La légende raconte également qu’il s’est ensuite servi du thé pour se soigner à la suite de consommation de plantes toxiques lors de ses nombreuses recherches en herboristerie.

Après sa découverte, le thé infusé demeura un breuvage réservé à l’élite Chinoise et fut considéré comme un produit de luxe pendant plusieurs siècles.

Du temps du philosophe Yen Ying, en -493 avant J-C, on retrouve des traces de l’utilisation du thé qui est encore appelé par son ancien nom « T’u » qui veut dire « beaucoup de choses ». Plus tard le thé prit le nom de « Ch’a » et continua son développement notamment du vivant du sage Lao-Tseu en -400 av. J-C.

Puis en -59 Av. J-C sous l’empereur Sen, apparait le premier ouvrage connu sur l’achat et la préparation du thé, intitulé « Contrat avec un serviteur » de Wang Bao. Ce livre décrit la place qu’occupe alors le thé dans la culture Chinoise ainsi que son importance dans l’économie du pays.

Le thé continua ensuite son ascension et on retrouva ainsi des récipients pour le thé dans des tombes datant de la dynastie Han (-206 av. J.-C. – 220 ap. J.-C.), mais c’est sous la dynastie Tang (618 à 907 ap. J.-C.) que le thé devint véritablement un produit de consommation courante pour les Chinois, époque à laquelle les premières maisons de thé firent leur apparition.

À cette époque le thé était consommé bouilli, il était façonné en de petites briques compressées qui permettaient de le conserver plus longtemps et de réduire la place occupée lors de son transport. On le mélangeait très souvent avec des plantes aromatiques ainsi que de l’ail et de l’oignon.

Viens ensuite l’auteur Lu Yu, qui rédige de l’an 760 à 780 ap. J-C un livre de référence sur le thé intitulé « Le classique du thé » le Chá jīng en Chinois.

Cet ouvrage traite de l’histoire, la fabrication, la préparation et la dégustation du Thé. Selon Lu-Yu, 24 critères doivent être respectés pour obtenir un bon thé, à commencer par la période de récolte ainsi que la nature de l’eau employée.

Le thé était déjà un bien de grande valeur à l’époque où vivait Lu-Yu, Il faisait partie par exemple de l’impôt à verser à l’empereur et était aussi utilisé comme une monnaie d’échange.

2. L’arrivée du thé au Japon

C’est quelques siècles après pendant l’Époque Heian, aux alentours des années 800 ap. J-C que le thé arriva au Japon, introduit par le moine Japonais Eichû qui ramena des briques de thé de son voyage en Chine en 815 ap. J-C.

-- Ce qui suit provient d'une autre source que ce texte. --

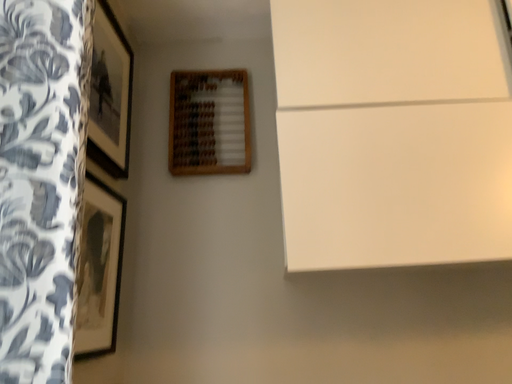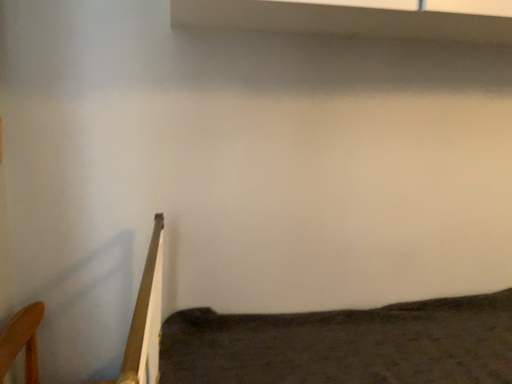
Question: How did the camera likely rotate when shooting the video?

Choices:
 (A) rotated left
 (B) rotated right

Answer: (B)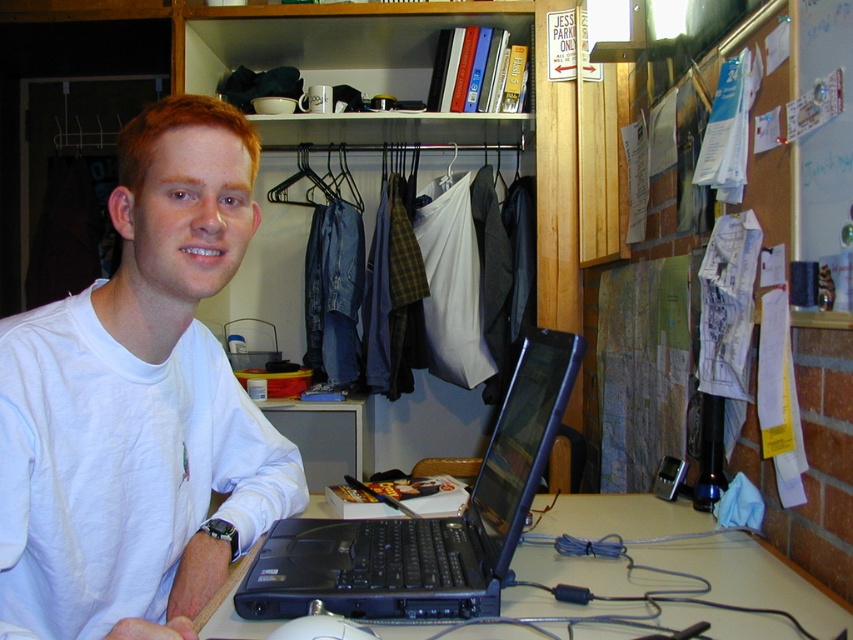
Does white cotton shirt at center have a lesser width compared to black plastic laptop at center?

Correct, white cotton shirt at center's width is less than black plastic laptop at center's.

The height and width of the screenshot is (640, 853). Identify the location of white cotton shirt at center. (138, 404).

The height and width of the screenshot is (640, 853). Find the location of `white cotton shirt at center`. white cotton shirt at center is located at coordinates (138, 404).

Which is behind, point (144, 240) or point (283, 628)?

Point (144, 240)

Can you confirm if white cotton shirt at center is wider than white matte mouse at lower center?

Indeed, white cotton shirt at center has a greater width compared to white matte mouse at lower center.

Who is more distant from viewer, [0,452] or [360,634]?

The point [0,452] is behind.

Locate an element on the screen. white cotton shirt at center is located at coordinates (138, 404).

Describe the element at coordinates (426, 522) in the screenshot. This screenshot has height=640, width=853. I see `black plastic laptop at center` at that location.

Which is in front, point (532, 404) or point (344, 632)?

Positioned in front is point (344, 632).

Which is behind, point (509, 388) or point (273, 637)?

Point (509, 388)

Image resolution: width=853 pixels, height=640 pixels. I want to click on black plastic laptop at center, so click(x=426, y=522).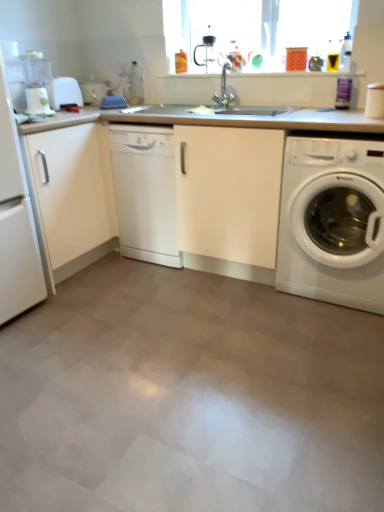
The image size is (384, 512). What do you see at coordinates (259, 195) in the screenshot?
I see `white matte countertop at center` at bounding box center [259, 195].

Consider the image. Measure the distance between point (196, 33) and camera.

2.66 meters.

This screenshot has width=384, height=512. Describe the element at coordinates (64, 92) in the screenshot. I see `white plastic toaster at left, marked as the second appliance in a back-to-front arrangement` at that location.

Find the location of a particular element. Image resolution: width=384 pixels, height=512 pixels. white matte countertop at center is located at coordinates (259, 195).

Considering the points (300, 256) and (322, 56), which point is in front, point (300, 256) or point (322, 56)?

Positioned in front is point (300, 256).

Can you confirm if white matte countertop at center is positioned to the right of transparent glass window screen at upper center?

No, white matte countertop at center is not to the right of transparent glass window screen at upper center.

Is white matte countertop at center inside the boundaries of transparent glass window screen at upper center, or outside?

white matte countertop at center is not inside transparent glass window screen at upper center, it's outside.

Which of these two, white matte countertop at center or transparent glass window screen at upper center, is wider?

white matte countertop at center.

From the image's perspective, is white plastic toaster at left, marked as the second appliance in a back-to-front arrangement, beneath white matte refrigerator at left?

No.

Based on their positions, is white plastic toaster at left, marked as the first appliance in a front-to-back arrangement, located to the left or right of white matte refrigerator at left?

white plastic toaster at left, marked as the first appliance in a front-to-back arrangement, is positioned on white matte refrigerator at left's right side.

Does point (49, 101) lie in front of point (15, 219)?

No.

Is white plastic toaster at left, marked as the first appliance in a front-to-back arrangement, inside or outside of white matte refrigerator at left?

white plastic toaster at left, marked as the first appliance in a front-to-back arrangement, exists outside the volume of white matte refrigerator at left.

Is matte white toaster at upper left, placed as the second appliance when sorted from front to back, positioned with its back to white matte refrigerator at left?

matte white toaster at upper left, placed as the second appliance when sorted from front to back, is not turned away from white matte refrigerator at left.

Find the location of a particular element. This screenshot has height=512, width=384. the 2nd appliance behind the white matte refrigerator at left, starting your count from the anchor is located at coordinates (93, 89).

Is matte white toaster at upper left, placed as the second appliance when sorted from front to back, next to white matte refrigerator at left?

No.

How much distance is there between matte white toaster at upper left, placed as the second appliance when sorted from front to back, and white matte refrigerator at left?

They are 1.15 meters apart.

From a real-world perspective, starting from the white glossy dishwasher at center, which appliance is the 2nd one vertically above it? Please provide its 2D coordinates.

[(93, 89)]

In the scene shown: From the image's perspective, which object appears higher, matte white toaster at upper left, the first appliance positioned from the back, or white glossy dishwasher at center?

matte white toaster at upper left, the first appliance positioned from the back, is shown above in the image.

Does point (99, 88) come farther from viewer compared to point (143, 128)?

Yes, it is.

Are matte white toaster at upper left, placed as the second appliance when sorted from front to back, and white glossy dishwasher at center far apart?

No, matte white toaster at upper left, placed as the second appliance when sorted from front to back, is in close proximity to white glossy dishwasher at center.

Measure the distance between white glossy dishwasher at center and white glossy washing machine at lower right.

They are 33.03 inches apart.

Is white glossy washing machine at lower right located within white glossy dishwasher at center?

No, white glossy washing machine at lower right is not inside white glossy dishwasher at center.

Is white glossy dishwasher at center to the left of white glossy washing machine at lower right from the viewer's perspective?

Yes.

Is white glossy dishwasher at center beside white glossy washing machine at lower right?

There is a gap between white glossy dishwasher at center and white glossy washing machine at lower right.

Considering the sizes of objects white glossy washing machine at lower right and white plastic toaster at left, marked as the second appliance in a back-to-front arrangement, in the image provided, who is thinner, white glossy washing machine at lower right or white plastic toaster at left, marked as the second appliance in a back-to-front arrangement,?

With smaller width is white plastic toaster at left, marked as the second appliance in a back-to-front arrangement.

Is point (310, 254) more distant than point (71, 88)?

No, (310, 254) is closer to viewer.

From a real-world perspective, is white glossy washing machine at lower right located higher than white plastic toaster at left, marked as the second appliance in a back-to-front arrangement?

Incorrect, from a real-world perspective, white glossy washing machine at lower right is lower than white plastic toaster at left, marked as the second appliance in a back-to-front arrangement.

Considering the sizes of objects white glossy washing machine at lower right and white plastic toaster at left, marked as the first appliance in a front-to-back arrangement, in the image provided, who is bigger, white glossy washing machine at lower right or white plastic toaster at left, marked as the first appliance in a front-to-back arrangement,?

white glossy washing machine at lower right.

Could you measure the distance between white matte countertop at center and white glossy washing machine at lower right?

7.79 inches.

Could you tell me if white matte countertop at center is turned towards white glossy washing machine at lower right?

Yes, white matte countertop at center is aimed at white glossy washing machine at lower right.

Can you see white matte countertop at center touching white glossy washing machine at lower right?

No, white matte countertop at center is not beside white glossy washing machine at lower right.

At what (x,y) coordinates should I click in order to perform the action: click on window screen on the right of white matte countertop at center. Please return your answer as a coordinate pair (x, y). The height and width of the screenshot is (512, 384). Looking at the image, I should click on (254, 28).

Find the location of a particular element. This screenshot has height=512, width=384. home appliance directly beneath the white plastic toaster at left, marked as the second appliance in a back-to-front arrangement (from a real-world perspective) is located at coordinates (16, 222).

Which object lies nearer to the anchor point white glossy washing machine at lower right, matte white toaster at upper left, the first appliance positioned from the back, or white matte refrigerator at left?

Based on the image, white matte refrigerator at left appears to be nearer to white glossy washing machine at lower right.

When comparing their distances from matte white toaster at upper left, the first appliance positioned from the back, does white plastic coffee machine at left or transparent glass window screen at upper center seem closer?

Based on the image, white plastic coffee machine at left appears to be nearer to matte white toaster at upper left, the first appliance positioned from the back.

Which object lies nearer to the anchor point white glossy washing machine at lower right, white matte cabinet at left or white plastic coffee machine at left?

white matte cabinet at left lies closer to white glossy washing machine at lower right than the other object.

From the image, which object appears to be farther from white glossy washing machine at lower right, white plastic coffee machine at left or white matte refrigerator at left?

Based on the image, white plastic coffee machine at left appears to be further to white glossy washing machine at lower right.

Looking at the image, which one is located closer to white glossy washing machine at lower right, white matte cabinet at left or white matte countertop at center?

white matte countertop at center is positioned closer to the anchor white glossy washing machine at lower right.

From the image, which object appears to be nearer to matte white toaster at upper left, placed as the second appliance when sorted from front to back, white glossy washing machine at lower right or transparent glass window screen at upper center?

Among the two, transparent glass window screen at upper center is located nearer to matte white toaster at upper left, placed as the second appliance when sorted from front to back.

Estimate the real-world distances between objects in this image. Which object is closer to matte white toaster at upper left, the first appliance positioned from the back, white plastic coffee machine at left or white matte cabinet at left?

white plastic coffee machine at left lies closer to matte white toaster at upper left, the first appliance positioned from the back, than the other object.

When comparing their distances from white matte cabinet at left, does matte white toaster at upper left, the first appliance positioned from the back, or white glossy dishwasher at center seem closer?

Among the two, white glossy dishwasher at center is located nearer to white matte cabinet at left.

At what (x,y) coordinates should I click in order to perform the action: click on counter top between white plastic coffee machine at left and white glossy washing machine at lower right in the horizontal direction. Please return your answer as a coordinate pair (x, y). Looking at the image, I should click on (259, 195).

Find the location of a particular element. appliance between white plastic toaster at left, marked as the first appliance in a front-to-back arrangement, and transparent glass window screen at upper center, in the horizontal direction is located at coordinates (93, 89).

This screenshot has height=512, width=384. I want to click on cabinetry between white matte refrigerator at left and transparent glass window screen at upper center in the horizontal direction, so click(71, 197).

This screenshot has width=384, height=512. In order to click on counter top situated between matte white toaster at upper left, the first appliance positioned from the back, and white glossy washing machine at lower right from left to right in this screenshot , I will do [x=259, y=195].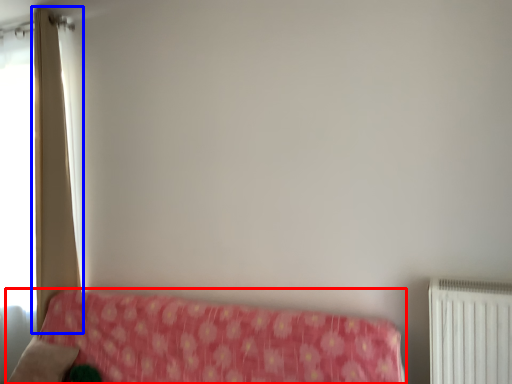
Question: Which object appears closest to the camera in this image, furniture (highlighted by a red box) or curtain (highlighted by a blue box)?

Choices:
 (A) furniture
 (B) curtain

Answer: (A)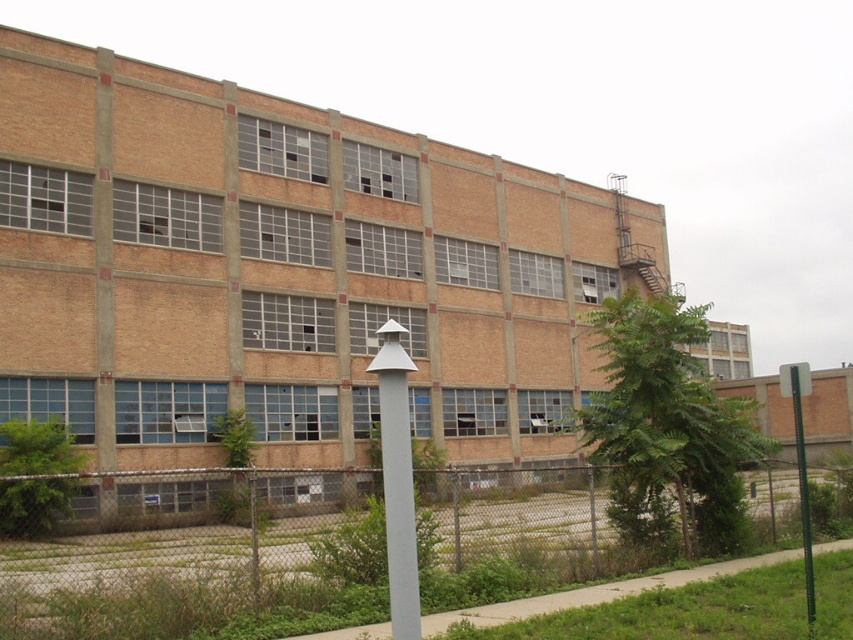
You are a construction worker assessing the abandoned industrial site. You need to determine if the green metallic pole at right can be safely placed horizontally against the brown brick building at center without exceeding its height. Can you confirm this?

The brown brick building at center has a greater height compared to the green metallic pole at right. Therefore, placing the green metallic pole at right horizontally against the brown brick building at center would be safe as the pole is shorter in height than the building.

You are a city planner evaluating the space in front of the brown brick building at center and the green metallic pole at right. Which object occupies a smaller horizontal space from left to right?

The brown brick building at center has a smaller width than the green metallic pole at right, so it occupies less horizontal space.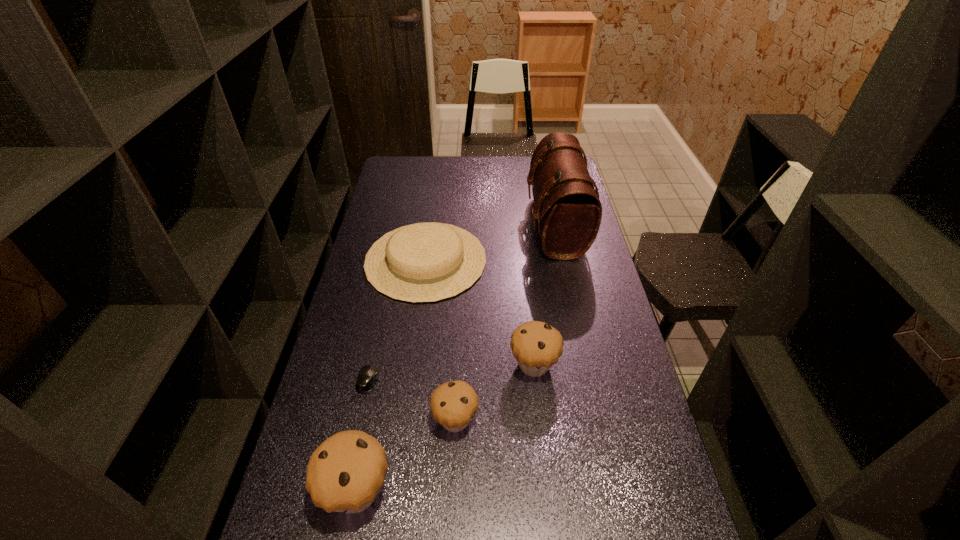
Where is `the nearest object`? This screenshot has height=540, width=960. the nearest object is located at coordinates (345, 473).

Where is `the nearest muffin`? This screenshot has height=540, width=960. the nearest muffin is located at coordinates (345, 473).

This screenshot has width=960, height=540. I want to click on the fourth tallest object, so click(453, 404).

Locate an element on the screen. the second nearest object is located at coordinates (453, 404).

Where is `the rightmost muffin`? This screenshot has height=540, width=960. the rightmost muffin is located at coordinates (536, 346).

This screenshot has width=960, height=540. I want to click on the fourth shortest object, so click(x=536, y=346).

The image size is (960, 540). Identify the location of the second shortest object. (424, 262).

Identify the location of the tallest object. The height and width of the screenshot is (540, 960). 567,206.

Identify the location of mouse. (368, 375).

At what (x,y) coordinates should I click in order to perform the action: click on blank area located on the right of the leftmost muffin. Please return your answer as a coordinate pair (x, y). Looking at the image, I should click on tap(416, 490).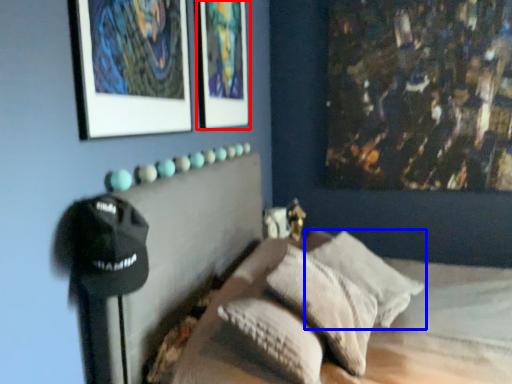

Peu de temps après son retour, Eichû fit gouter ces briques de thé à l’Empereur Saga qui fut séduit par cette nouvelle plante, et fit planter des théiers tout autour de la ville de Heian-kyō, ancien nom de l’actuelle ville de Kyôto.

Le thé continua de gagner du terrain au Japon jusqu’à l’Époque Kamakura de 1185 à 1333 ap. J-C où une nouvelle manière de le consommer apparu, le thé en poudre. Introduit auprès de la haute classe militaire par le moine Eisai, le thé battu, ancêtre du thé matcha, rencontra un franc succès parmi la haute société.

Le thé devint de plus en plus consommé au Japon si bien que des compétitions à son sujet virent le jour, appelées tôcha, elles consistent à mesurer la capacité des participants à reconnaitre différents types de thés.

Arrive ensuite l’an 1211 ap. J-C où le prêtre Eisai signe le livre « Kissa Yojoki » qui décrit comment la consommation de thé vert peut affecter cinq organes vitaux, les formes des théiers, des fleurs et des feuilles, ainsi que la méthode de culture et de traitement des feuilles de thé.

La consommation de thé est ensuite devenue un élément important de la culture japonaise, comme le montre le développement de la cérémonie du thé.

3. L’Europe découvre le thé

A la seconde moitié du XVIe siècle, les Européens mentionnent brièvement le thé en tant que boisson. Il est surtout connu des commerçants et missionnaires Portugais qui s’étaient installés à l’est de la Chine. Bien que quelques personnes aient rapporté des échantillons de thé dans leur pays d’origine, ce ne sont pas les Portugais qui ont été les premiers à se lancer dans l’importation commerciale du thé.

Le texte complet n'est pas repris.